Chief Executive Officer of Alliance for Better Health.

Even having just taken office, President Joe Biden is already making Covid-19 a top priority. And for good reason: We are more than nine months into a pandemic that has infected nearly 25 million and killed over 400,000 in the United States. Behind the numbers are people of all ages and incomes, but the impact is greatest in communities of color, particularly those who don’t have access to healthy food, affordable housing or other contributors to optimal health.

In response, the Biden campaign announced policy recommendations in July that include ways to address social determinants of health (SDoH) directly by leveraging data, investing more in community health care workers, and targeting hunger and homelessness. The President has also committed to broadening the Affordable Care Act by offering expanded Medicaid, introducing a new public health insurance option and increasing funding to underserved communities to address health disparities.

While these changes will help, it will take more than funding and access to address SDoH in the long term. The Biden administration needs to carry out policies that change how health plans, hospitals and community-based organizations work together to improve health. These policies should flow from guiding principles: new financial incentives that align with (rather than compete with) better health and the use of technology to improve efficiency, effectiveness and accountability.

Why Today’s Efforts Aren’t Set Up For Success 

Between 2017 and 2019, investments in SDoH programs totaled $2.5 billion, and that figure will likely increase in the wake of Covid-19. Over the last few months, we’ve seen an increase in partnerships between medical care providers, local governments and community organizations collaborating to address gaps in social care directly related to the pandemic. 

But research shows that these initiatives often fail long term for a few key reasons: 

• The initiatives exist in silos, creating gaps through which humans fall.

• Demonstrating return on investment can take years. 

• Technology is underused and, in many cases, lacks interoperability.

A more effective approach will reward quality rather than quantity by incentivizing health plans to work with a network of community-based organizations (CBOs), as well as hospital systems and local governments. Also necessary is a digital infrastructure that can easily connect individuals, CBOs and health plans so that the right thing to do is the easy thing to do and the system captures data along the way, helping us demonstrate the value of this network as it grows.

Our company has already seen success here in the Capital Region of New York. With the help of Unite Us, our closed-loop referral platform, we have empowered health plans, CBOs and medical providers to connect individuals in the community who have social needs to the right services like food banks and homeless shelters. In one assessment of the platform’s effectiveness, we reviewed data for a sample of 1,000 community members and compared their ED visits from six months before and six months after they were connected to services using our referral network. We found that ED visits decreased by 16% after they were connected to services — saving about $350,000.

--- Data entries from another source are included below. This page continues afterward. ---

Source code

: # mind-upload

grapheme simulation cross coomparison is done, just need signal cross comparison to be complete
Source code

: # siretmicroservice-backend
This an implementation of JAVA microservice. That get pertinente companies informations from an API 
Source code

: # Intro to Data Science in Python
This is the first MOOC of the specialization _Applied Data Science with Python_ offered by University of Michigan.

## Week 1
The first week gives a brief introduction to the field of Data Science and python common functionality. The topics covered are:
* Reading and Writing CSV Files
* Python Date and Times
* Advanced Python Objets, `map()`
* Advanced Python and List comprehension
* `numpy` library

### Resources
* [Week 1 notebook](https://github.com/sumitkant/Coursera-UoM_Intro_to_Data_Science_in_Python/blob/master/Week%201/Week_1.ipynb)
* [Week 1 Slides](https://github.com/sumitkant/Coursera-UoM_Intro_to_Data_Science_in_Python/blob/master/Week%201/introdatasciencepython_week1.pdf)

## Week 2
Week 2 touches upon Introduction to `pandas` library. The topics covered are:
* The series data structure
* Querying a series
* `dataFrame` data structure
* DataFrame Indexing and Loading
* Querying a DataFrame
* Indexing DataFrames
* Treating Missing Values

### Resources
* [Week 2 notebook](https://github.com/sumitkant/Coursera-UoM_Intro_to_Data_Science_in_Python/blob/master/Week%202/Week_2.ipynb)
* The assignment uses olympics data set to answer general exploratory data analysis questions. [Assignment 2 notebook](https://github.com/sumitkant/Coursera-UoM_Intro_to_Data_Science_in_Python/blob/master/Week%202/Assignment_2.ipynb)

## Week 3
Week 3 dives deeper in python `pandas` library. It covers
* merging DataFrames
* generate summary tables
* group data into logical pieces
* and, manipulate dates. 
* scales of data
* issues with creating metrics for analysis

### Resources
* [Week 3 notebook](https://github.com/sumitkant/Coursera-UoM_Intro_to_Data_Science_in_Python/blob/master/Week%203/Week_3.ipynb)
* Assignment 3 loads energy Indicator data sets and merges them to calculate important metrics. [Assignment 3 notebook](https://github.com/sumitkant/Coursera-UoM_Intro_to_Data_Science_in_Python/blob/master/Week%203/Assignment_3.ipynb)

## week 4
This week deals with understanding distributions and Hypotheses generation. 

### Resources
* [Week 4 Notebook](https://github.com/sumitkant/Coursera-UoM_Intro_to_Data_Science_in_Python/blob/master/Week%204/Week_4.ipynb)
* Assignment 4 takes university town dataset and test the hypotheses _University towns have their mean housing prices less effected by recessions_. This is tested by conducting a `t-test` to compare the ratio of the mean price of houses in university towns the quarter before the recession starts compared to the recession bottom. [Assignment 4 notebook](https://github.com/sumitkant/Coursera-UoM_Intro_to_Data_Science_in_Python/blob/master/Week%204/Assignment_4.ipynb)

Where The Biden Administration Can Step In To Scale Social Care

Programs like this exist in pockets across the country, but we are still far from true health equity. It will take the federal government’s leadership for these efforts to become more widespread and successful. Let’s focus on both the problems to solve and the levers that government has to solve them.

1. Redundant solutions and a lack of interoperability between many health IT solutions are holding back progress. Since we think of health care as the sum of medical care, social care and behavioral health care, the technology used by all these sectors is health information technology — which puts it in scope for the work of the division of the U.S. Department of Health and Human Services where I once served as deputy director: the Office of the National Coordinator for Health Information Technology (ONC).

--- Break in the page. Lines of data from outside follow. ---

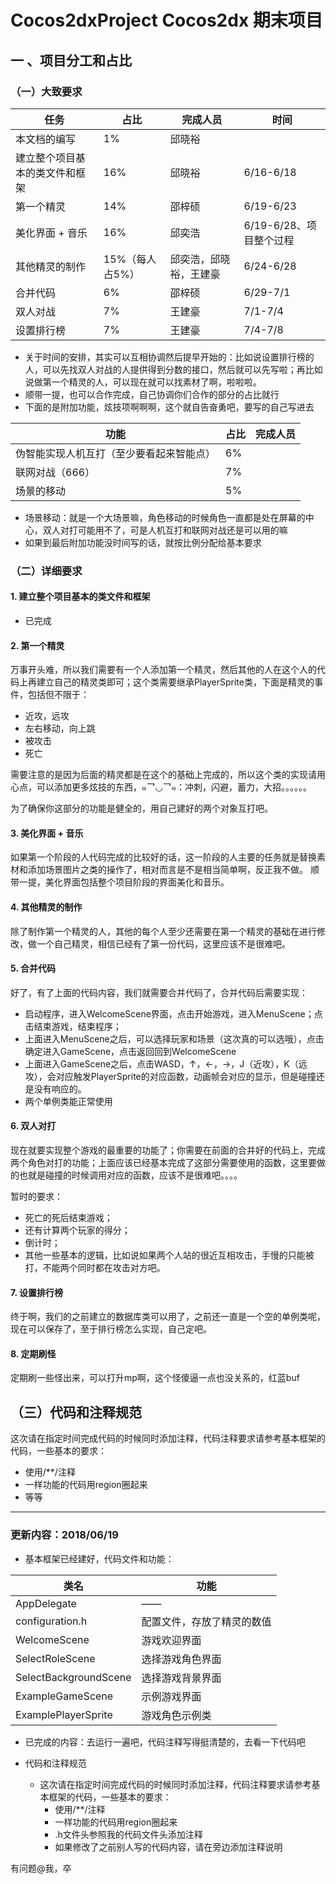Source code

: # Cocos2dxProject Cocos2dx 期末项目

## 一 、项目分工和占比

### （一）大致要求

| 任务                           | 占比            | 完成人员               | 时间                    |
| ------------------------------ | --------------- | ---------------------- | ----------------------- |
| 本文档的编写                   | 1%              | 邱晓裕                 |                         |
| 建立整个项目基本的类文件和框架 | 16%             | 邱晓裕                 | 6/16-6/18               |
| 第一个精灵                     | 14%             | 邵梓硕                 | 6/19-6/23               |
| 美化界面 + 音乐                | 16%             | 邱奕浩                 | 6/19-6/28、项目整个过程 |
| 其他精灵的制作                 | 15%（每人占5%） | 邱奕浩，邱晓裕，王建豪 | 6/24-6/28               |
| 合并代码                       | 6%              | 邵梓硕                 | 6/29-7/1                |
| 双人对战                       | 7%              | 王建豪                 | 7/1-7/4                 |
| 设置排行榜                     | 7%              | 王建豪                 | 7/4-7/8                 |


* 关于时间的安排，其实可以互相协调然后提早开始的：比如说设置排行榜的人，可以先找双人对战的人提供得到分数的接口，然后就可以先写啦；再比如说做第一个精灵的人，可以现在就可以找素材了啊，啦啦啦。
* 顺带一提，也可以合作完成，自己协调你们合作的部分的占比就行
* 下面的是附加功能，炫技项啊啊啊，这个就自告奋勇吧，要写的自己写进去

| 功能                                     | 占比 | 完成人员 |
| ---------------------------------------- | ---- | -------- |
| 伪智能实现人机互打（至少要看起来智能点） | 6%   |          |
| 联网对战（666）                          | 7%   |          |
| 场景的移动                               | 5%   |          |

* 场景移动：就是一个大场景嘛，角色移动的时候角色一直都是处在屏幕的中心，双人对打可能用不了，可是人机互打和联网对战还是可以用的嘛
* 如果到最后附加功能没时间写的话，就按比例分配给基本要求

### （二）详细要求

#### 1. 建立整个项目基本的类文件和框架

* 已完成

#### 2. 第一个精灵

万事开头难，所以我们需要有一个人添加第一个精灵，然后其他的人在这个人的代码上再建立自己的精灵类即可；这个类需要继承PlayerSprite类，下面是精灵的事件，包括但不限于：

* 近攻，远攻
* 左右移动，向上跳
* 被攻击
* 死亡

需要注意的是因为后面的精灵都是在这个的基础上完成的，所以这个类的实现请用心点，可以添加更多炫技的东西，๑乛◡乛๑：冲刺，闪避，蓄力，大招。。。。。。

为了确保你这部分的功能是健全的，用自己建好的两个对象互打吧。

#### 3. 美化界面 + 音乐

如果第一个阶段的人代码完成的比较好的话，这一阶段的人主要的任务就是替换素材和添加场景图片之类的操作了，相对而言是不是相当简单啊，反正我不做。
顺带一提，美化界面包括整个项目阶段的界面美化和音乐。

#### 4. 其他精灵的制作

除了制作第一个精灵的人，其他的每个人至少还需要在第一个精灵的基础在进行修改，做一个自己精灵，相信已经有了第一份代码，这里应该不是很难吧。

#### 5. 合并代码

好了，有了上面的代码内容，我们就需要合并代码了，合并代码后需要实现：

- 启动程序，进入WelcomeScene界面，点击开始游戏，进入MenuScene；点击结束游戏，结束程序；
- 上面进入MenuScene之后，可以选择玩家和场景（这次真的可以选哦），点击确定进入GameScene，点击返回回到WelcomeScene
- 上面进入GameScene之后，点击WASD，↑，←，→，J（近攻），K（远攻），会对应触发PlayerSprite的对应函数，动画帧会对应的显示，但是碰撞还是没有响应的。
- 两个单例类能正常使用

#### 6. 双人对打 

现在就要实现整个游戏的最重要的功能了；你需要在前面的合并好的代码上，完成两个角色对打的功能；上面应该已经基本完成了这部分需要使用的函数，这里要做的也就是碰撞的时候调用对应的函数，应该不是很难吧。。。。

暂时的要求：
* 死亡的死后结束游戏；
* 还有计算两个玩家的得分；
* 倒计时；
* 其他一些基本的逻辑，比如说如果两个人站的很近互相攻击，手慢的只能被打，不能两个同时都在攻击对方吧。


#### 7. 设置排行榜

终于啊，我们的之前建立的数据库类可以用了，之前还一直是一个空的单例类呢，现在可以保存了，至于排行榜怎么实现，自己定吧。

#### 8. 定期刷怪

定期刷一些怪出来，可以打升mp啊，这个怪傻逼一点也没关系的，红蓝buf

## （三）代码和注释规范

这次请在指定时间完成代码的时候同时添加注释，代码注释要求请参考基本框架的代码，一些基本的要求：

* 使用/**/注释
* 一样功能的代码用region圈起来
* 等等

***

### 更新内容：2018/06/19

* 基本框架已经建好，代码文件和功能：

| 类名                  | 功能                       |
| --------------------- | -------------------------- |
| AppDelegate           | ——                         |
| configuration.h       | 配置文件，存放了精灵的数值 |
| WelcomeScene          | 游戏欢迎界面               |
| SelectRoleScene       | 选择游戏角色界面           |
| SelectBackgroundScene | 选择游戏背景界面           |
| ExampleGameScene      | 示例游戏界面               |
| ExamplePlayerSprite   | 游戏角色示例类             |


* 已完成的内容：去运行一遍吧，代码注释写得挺清楚的，去看一下代码吧

* 代码和注释规范
  * 这次请在指定时间完成代码的时候同时添加注释，代码注释要求请参考基本框架的代码，一些基本的要求：
    * 使用/**/注释
    * 一样功能的代码用region圈起来
    * .h文件头参照我的代码文件头添加注释
    * 如果修改了之前别人写的代码内容，请在旁边添加注释说明

有问题@我，卒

ONC’s regulations and guidance provide a framework that other federal entities invoke to create incentives for alignment with technical standards. For example, CMS invoked ONC regulations in the definition of the meaningful use of certified health IT for which hospitals and eligible providers were given incentive payments. In a similar manner, ONC can define interoperability requirements for the “payloads” of referrals to and from medical, behavioral health and social care providers.

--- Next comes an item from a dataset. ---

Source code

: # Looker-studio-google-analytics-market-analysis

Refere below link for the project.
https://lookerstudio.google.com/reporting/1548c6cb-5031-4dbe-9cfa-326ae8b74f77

In order to receive federal funds (Medicaid payments as well as nutrition or housing grants), agencies such as HUD and USDA can require CBOs and others to use technology that meets ONC’s interoperability standards. 

2. Community networks. The federal government should create a national public-private nonprofit to converge regional networks so that operational redundancy within regions is eliminated. Too often, the silos of well-intentioned narrow networks cause confusion and waste in the domain of social care.

With better technology and unified regional networks, we’ll have the ability to move away from a fee-for-service model and toward something like a per-member-per-month payment model (PMPM) that prioritizes (and rewards) health rather than care. The ultimate goal of these initiatives will be to reimagine social care providers as parts of regional public utilities that everyone pays into and, in turn, reaps the benefits of.

Imagine how we can elevate the health of our communities by addressing the social factors that account for certain health outcomes. By making these changes today, we’ll emerge from the pandemic with the beginnings of a new framework to advance population health.